First, some gratuitous play-doh pictures (sorry about the red eye.) and then on to the real post.....



I occasionally visit the "Mormon Mommy Wars" blog site and the other day they had the topic of, would you want to live by your family. There were a lot of responses to that and I read many of them. Some people liked living by family, others were vehemently against it. Some felt that a little distance was good, but close enough for short visits. I found some so sad. And it made me feel very blessed. I have a wonderful family. I would love to live near any and all of my family. That is actually my dream. My ultimate dream would be to live on a compound with all my family and to be self sustaining and live off the grid, powered by windmills and solar power, and to have cows and chickens and all that good stuff! But, as I said, its just a dream!
And I want to be clear that I also would love to live near my in-laws. Dan and I got to live with both our parents for varying amounts of time- a summer with his folks, and then I stayed alone with them with 2 small children a few months while he was in RI. While actually living with family is not ideal, I think it would be so great to be in the same neighborhood, same ward, same city.... any of it is good. Same thing goes with my family. We keep going back- a summer here, a few weeks there, and we stayed a while when we were waiting for Dan's bar results.
It is true that we never HAD to stay with them, it was just monetarily advantageous and, well, we like our families. I was so sad for the people who could not live in the same place as their parents and/or siblings. It made me feel really blessed. I am so glad to have family (both mine and Dan's) who are healthy, happy, good people. I'm so blessed that they are people I like to be around. There was one person who wrote that she would not let her parents move into the same ward she was in. How sad. I loved it when we lived with Dan's parents those few months and when we went to church, the kids could sit on their grandparents' lap, or they could go hang out with Uncle Mark, and Aunt Star and their cousins. It was fun to have Sunday dinners with the whole family too.
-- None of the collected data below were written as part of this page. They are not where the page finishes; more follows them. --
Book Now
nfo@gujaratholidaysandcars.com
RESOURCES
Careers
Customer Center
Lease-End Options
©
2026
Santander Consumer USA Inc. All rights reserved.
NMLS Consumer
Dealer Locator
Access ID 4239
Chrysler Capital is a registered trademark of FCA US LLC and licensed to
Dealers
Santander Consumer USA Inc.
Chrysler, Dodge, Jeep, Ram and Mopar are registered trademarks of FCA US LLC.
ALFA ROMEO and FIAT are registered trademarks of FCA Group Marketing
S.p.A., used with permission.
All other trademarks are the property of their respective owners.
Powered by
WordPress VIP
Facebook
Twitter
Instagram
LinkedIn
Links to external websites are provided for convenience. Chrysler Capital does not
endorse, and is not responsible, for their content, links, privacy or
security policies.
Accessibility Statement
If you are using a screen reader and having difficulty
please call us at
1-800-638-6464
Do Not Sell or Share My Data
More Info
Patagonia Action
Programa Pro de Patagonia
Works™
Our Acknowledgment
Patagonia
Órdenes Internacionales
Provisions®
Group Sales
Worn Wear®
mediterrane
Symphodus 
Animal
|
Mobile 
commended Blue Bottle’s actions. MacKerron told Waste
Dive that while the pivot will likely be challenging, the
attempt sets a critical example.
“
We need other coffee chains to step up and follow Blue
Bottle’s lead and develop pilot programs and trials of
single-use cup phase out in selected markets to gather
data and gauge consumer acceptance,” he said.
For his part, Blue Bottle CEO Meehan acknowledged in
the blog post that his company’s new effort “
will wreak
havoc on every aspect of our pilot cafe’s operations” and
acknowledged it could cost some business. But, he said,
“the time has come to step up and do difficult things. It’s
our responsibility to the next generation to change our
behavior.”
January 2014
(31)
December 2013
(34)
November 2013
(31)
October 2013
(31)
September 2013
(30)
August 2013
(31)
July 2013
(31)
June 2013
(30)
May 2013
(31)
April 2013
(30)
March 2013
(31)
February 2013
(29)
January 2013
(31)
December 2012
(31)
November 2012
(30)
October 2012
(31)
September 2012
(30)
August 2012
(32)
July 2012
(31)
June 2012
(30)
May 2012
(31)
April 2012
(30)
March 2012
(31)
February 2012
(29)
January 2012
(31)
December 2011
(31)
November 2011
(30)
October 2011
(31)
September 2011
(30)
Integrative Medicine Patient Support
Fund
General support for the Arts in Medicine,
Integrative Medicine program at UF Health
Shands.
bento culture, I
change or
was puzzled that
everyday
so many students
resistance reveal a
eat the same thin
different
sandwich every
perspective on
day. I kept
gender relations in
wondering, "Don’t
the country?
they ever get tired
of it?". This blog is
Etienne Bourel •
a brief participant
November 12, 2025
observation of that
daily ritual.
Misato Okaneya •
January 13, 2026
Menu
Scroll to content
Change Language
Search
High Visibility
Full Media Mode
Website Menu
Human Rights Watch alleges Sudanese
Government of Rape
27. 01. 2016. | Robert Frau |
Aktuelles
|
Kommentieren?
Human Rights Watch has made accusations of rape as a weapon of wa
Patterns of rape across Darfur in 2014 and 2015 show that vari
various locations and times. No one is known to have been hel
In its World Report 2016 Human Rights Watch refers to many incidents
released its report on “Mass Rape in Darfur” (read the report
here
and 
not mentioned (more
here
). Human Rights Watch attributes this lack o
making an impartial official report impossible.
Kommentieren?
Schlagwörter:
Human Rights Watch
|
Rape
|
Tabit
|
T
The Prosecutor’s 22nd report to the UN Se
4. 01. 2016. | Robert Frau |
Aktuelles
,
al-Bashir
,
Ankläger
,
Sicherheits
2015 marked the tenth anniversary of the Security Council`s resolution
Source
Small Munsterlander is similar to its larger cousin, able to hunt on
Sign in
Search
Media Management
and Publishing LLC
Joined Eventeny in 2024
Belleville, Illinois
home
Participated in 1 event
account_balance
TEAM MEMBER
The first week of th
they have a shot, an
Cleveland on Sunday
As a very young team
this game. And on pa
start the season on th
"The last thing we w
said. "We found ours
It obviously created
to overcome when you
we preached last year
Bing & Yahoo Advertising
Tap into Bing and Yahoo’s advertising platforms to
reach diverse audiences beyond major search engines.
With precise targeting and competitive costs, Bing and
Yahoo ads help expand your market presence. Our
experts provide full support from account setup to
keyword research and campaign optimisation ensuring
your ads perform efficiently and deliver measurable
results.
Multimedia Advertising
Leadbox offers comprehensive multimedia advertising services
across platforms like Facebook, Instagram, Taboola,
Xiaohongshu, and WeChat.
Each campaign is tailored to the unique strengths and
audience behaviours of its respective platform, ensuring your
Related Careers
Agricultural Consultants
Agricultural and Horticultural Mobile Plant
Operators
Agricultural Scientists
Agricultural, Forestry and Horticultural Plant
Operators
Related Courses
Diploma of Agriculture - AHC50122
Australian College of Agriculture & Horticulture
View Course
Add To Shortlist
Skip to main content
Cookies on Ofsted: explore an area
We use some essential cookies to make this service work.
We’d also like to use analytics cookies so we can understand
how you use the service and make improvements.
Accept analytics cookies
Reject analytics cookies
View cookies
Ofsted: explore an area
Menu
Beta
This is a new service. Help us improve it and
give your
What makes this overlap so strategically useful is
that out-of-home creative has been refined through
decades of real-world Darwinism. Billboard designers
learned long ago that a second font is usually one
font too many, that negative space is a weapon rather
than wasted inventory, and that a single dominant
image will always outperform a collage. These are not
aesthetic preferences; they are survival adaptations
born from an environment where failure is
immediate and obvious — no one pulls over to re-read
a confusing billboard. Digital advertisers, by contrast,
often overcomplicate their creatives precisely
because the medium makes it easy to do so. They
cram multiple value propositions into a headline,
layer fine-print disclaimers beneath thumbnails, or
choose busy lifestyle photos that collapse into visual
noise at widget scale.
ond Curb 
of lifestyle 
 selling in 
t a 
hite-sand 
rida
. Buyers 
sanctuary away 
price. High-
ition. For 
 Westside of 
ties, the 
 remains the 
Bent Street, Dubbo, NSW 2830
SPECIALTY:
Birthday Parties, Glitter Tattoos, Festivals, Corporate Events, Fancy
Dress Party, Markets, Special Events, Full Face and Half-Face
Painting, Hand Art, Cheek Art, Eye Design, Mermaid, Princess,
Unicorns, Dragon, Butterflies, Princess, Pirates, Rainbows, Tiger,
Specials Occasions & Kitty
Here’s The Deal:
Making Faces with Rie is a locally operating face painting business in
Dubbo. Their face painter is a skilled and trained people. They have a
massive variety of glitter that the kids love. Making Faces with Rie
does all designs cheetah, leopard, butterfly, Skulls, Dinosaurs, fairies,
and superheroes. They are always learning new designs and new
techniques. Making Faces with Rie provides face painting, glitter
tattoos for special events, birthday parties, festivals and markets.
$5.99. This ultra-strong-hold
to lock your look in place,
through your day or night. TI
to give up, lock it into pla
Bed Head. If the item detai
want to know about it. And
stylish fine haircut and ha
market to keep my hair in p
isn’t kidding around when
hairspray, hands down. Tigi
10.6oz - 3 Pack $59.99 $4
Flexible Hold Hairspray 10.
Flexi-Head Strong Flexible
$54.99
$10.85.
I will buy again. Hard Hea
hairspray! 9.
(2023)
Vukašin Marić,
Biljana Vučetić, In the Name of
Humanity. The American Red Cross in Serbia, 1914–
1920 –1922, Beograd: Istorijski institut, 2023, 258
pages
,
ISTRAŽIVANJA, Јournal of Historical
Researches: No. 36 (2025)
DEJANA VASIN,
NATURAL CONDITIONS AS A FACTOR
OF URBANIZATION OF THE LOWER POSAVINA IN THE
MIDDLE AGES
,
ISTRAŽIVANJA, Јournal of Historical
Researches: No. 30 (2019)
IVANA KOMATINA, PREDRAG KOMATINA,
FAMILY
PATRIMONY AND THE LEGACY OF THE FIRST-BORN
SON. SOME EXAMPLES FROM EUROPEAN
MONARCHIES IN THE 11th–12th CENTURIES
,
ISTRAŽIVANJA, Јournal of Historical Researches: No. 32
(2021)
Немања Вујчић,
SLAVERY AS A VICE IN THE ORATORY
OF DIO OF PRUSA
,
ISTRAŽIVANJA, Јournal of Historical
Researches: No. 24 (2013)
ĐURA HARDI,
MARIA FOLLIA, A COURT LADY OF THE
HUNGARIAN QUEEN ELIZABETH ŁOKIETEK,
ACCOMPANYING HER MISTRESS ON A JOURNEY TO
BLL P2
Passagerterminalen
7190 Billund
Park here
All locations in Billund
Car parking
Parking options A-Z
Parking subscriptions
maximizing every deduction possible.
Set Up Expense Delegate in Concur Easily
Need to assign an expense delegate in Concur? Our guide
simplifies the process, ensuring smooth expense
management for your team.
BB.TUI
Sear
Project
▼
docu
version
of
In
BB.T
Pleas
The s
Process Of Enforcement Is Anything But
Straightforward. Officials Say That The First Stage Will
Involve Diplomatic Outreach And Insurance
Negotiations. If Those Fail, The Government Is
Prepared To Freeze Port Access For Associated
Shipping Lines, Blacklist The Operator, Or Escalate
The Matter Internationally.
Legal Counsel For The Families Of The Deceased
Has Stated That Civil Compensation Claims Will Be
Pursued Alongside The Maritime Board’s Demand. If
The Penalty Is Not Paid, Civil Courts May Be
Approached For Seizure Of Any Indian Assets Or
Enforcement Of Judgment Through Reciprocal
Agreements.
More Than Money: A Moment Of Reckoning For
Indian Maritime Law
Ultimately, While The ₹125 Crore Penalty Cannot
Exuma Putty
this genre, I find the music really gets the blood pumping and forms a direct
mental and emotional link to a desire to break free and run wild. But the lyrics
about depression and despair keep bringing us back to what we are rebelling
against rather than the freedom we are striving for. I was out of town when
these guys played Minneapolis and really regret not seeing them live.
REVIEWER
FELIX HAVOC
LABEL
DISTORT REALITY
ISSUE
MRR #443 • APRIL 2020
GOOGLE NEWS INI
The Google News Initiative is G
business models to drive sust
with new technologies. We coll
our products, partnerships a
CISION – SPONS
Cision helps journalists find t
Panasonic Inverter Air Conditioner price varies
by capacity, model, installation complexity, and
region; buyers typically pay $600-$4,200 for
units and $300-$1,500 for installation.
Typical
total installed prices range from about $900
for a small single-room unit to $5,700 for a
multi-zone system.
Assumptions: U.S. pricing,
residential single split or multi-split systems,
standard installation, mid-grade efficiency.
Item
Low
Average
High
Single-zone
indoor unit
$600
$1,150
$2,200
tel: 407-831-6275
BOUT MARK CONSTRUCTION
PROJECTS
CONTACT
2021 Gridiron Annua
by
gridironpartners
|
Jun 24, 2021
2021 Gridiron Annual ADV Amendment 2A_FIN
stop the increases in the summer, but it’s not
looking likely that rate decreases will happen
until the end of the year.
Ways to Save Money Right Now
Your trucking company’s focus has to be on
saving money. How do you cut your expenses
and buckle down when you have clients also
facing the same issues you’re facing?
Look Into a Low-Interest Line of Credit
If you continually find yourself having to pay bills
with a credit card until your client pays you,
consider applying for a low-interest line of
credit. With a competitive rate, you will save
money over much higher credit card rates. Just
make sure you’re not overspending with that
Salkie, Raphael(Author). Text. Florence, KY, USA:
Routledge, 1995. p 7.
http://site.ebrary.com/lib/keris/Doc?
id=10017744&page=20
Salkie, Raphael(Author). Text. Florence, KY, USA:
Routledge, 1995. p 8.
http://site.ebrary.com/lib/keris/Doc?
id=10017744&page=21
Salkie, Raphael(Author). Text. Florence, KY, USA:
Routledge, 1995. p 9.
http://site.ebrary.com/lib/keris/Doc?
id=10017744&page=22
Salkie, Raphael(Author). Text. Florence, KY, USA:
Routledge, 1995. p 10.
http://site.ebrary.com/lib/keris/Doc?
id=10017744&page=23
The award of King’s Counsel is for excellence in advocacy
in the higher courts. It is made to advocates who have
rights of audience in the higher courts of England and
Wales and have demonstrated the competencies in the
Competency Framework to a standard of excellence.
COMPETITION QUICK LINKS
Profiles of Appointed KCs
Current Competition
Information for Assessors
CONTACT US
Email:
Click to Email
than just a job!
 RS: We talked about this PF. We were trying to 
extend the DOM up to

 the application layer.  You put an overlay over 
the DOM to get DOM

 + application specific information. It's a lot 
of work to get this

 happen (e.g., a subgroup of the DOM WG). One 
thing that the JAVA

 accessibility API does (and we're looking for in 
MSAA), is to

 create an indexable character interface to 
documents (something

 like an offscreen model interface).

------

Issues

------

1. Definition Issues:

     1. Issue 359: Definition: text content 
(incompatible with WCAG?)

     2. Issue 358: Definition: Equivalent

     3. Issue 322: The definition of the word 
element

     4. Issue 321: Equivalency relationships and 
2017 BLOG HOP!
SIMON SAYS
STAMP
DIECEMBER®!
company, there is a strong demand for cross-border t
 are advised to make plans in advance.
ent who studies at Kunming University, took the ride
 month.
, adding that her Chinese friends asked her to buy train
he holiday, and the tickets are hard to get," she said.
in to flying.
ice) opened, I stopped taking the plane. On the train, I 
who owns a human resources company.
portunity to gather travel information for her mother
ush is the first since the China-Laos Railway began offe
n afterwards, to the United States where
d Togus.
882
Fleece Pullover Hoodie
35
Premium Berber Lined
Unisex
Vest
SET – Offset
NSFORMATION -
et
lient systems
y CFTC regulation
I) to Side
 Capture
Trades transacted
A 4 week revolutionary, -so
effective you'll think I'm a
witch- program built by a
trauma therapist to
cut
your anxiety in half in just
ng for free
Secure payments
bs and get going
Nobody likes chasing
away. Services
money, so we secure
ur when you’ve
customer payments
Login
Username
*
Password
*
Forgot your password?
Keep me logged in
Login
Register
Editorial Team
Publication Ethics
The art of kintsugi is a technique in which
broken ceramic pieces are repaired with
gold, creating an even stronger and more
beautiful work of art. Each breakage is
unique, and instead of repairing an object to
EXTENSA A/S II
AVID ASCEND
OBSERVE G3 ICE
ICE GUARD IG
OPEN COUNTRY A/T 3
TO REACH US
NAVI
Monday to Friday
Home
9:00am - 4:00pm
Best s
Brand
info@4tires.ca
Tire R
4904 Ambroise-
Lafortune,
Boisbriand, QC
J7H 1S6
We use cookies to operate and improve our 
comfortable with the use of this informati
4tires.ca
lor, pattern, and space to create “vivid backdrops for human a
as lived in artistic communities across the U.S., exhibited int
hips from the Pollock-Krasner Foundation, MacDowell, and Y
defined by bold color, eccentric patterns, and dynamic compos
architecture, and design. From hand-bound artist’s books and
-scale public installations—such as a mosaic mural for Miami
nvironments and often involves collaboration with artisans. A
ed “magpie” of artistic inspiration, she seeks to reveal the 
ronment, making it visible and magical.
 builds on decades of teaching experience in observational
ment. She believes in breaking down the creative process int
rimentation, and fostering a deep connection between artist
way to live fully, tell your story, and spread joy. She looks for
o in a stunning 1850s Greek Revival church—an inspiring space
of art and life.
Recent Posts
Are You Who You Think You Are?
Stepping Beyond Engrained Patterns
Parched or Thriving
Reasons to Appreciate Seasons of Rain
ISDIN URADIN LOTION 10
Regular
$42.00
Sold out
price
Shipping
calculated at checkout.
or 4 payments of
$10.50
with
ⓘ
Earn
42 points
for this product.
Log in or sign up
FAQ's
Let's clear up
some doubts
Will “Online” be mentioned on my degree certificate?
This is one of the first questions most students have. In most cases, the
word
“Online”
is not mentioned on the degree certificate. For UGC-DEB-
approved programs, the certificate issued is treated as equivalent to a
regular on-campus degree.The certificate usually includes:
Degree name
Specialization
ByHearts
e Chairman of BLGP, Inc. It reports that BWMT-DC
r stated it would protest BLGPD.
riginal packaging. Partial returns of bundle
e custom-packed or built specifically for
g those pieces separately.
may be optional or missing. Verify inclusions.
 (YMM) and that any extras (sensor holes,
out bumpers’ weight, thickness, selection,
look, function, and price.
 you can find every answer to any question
I did agree with some of the comments about moving away for a while after you get married. I agree that it is good, especially if you have parents who are into your life a lot, or who can't seem to let you go. We did not have that problem. We lived pretty far away anyway, but that was due to school and stuff. The other issue I hadn't thought about was that some people who live by family are not interested in developing other friendships because they don't need to. I think that may be true. I love making new friends and meeting new people when we move. And when you can't fall back on family, I guess you may make stronger friendships. I'd still rather have my sisters around though!
Growing up, knowing your grandparents and cousins is such a wonderful thing. I got to see my cousins and grandparents a few times a year until I was a teen and we moved from CA to NJ. When I got to college, I got to know my cousins again, and now we have great family reunions. I am so blessed to have a large extended family that I enjoy being with. I am double blessed to have in-laws who I also like. I take it all for granted, and yet, it is a marvelous gift that I have been given. I would love someday to live by as many of them as possible. Unfortunately, I have my parents and 5 siblings who all live in different states. Dan's parents and siblings also all live in completely different states. So it looks like my compound is going to take a lot more work!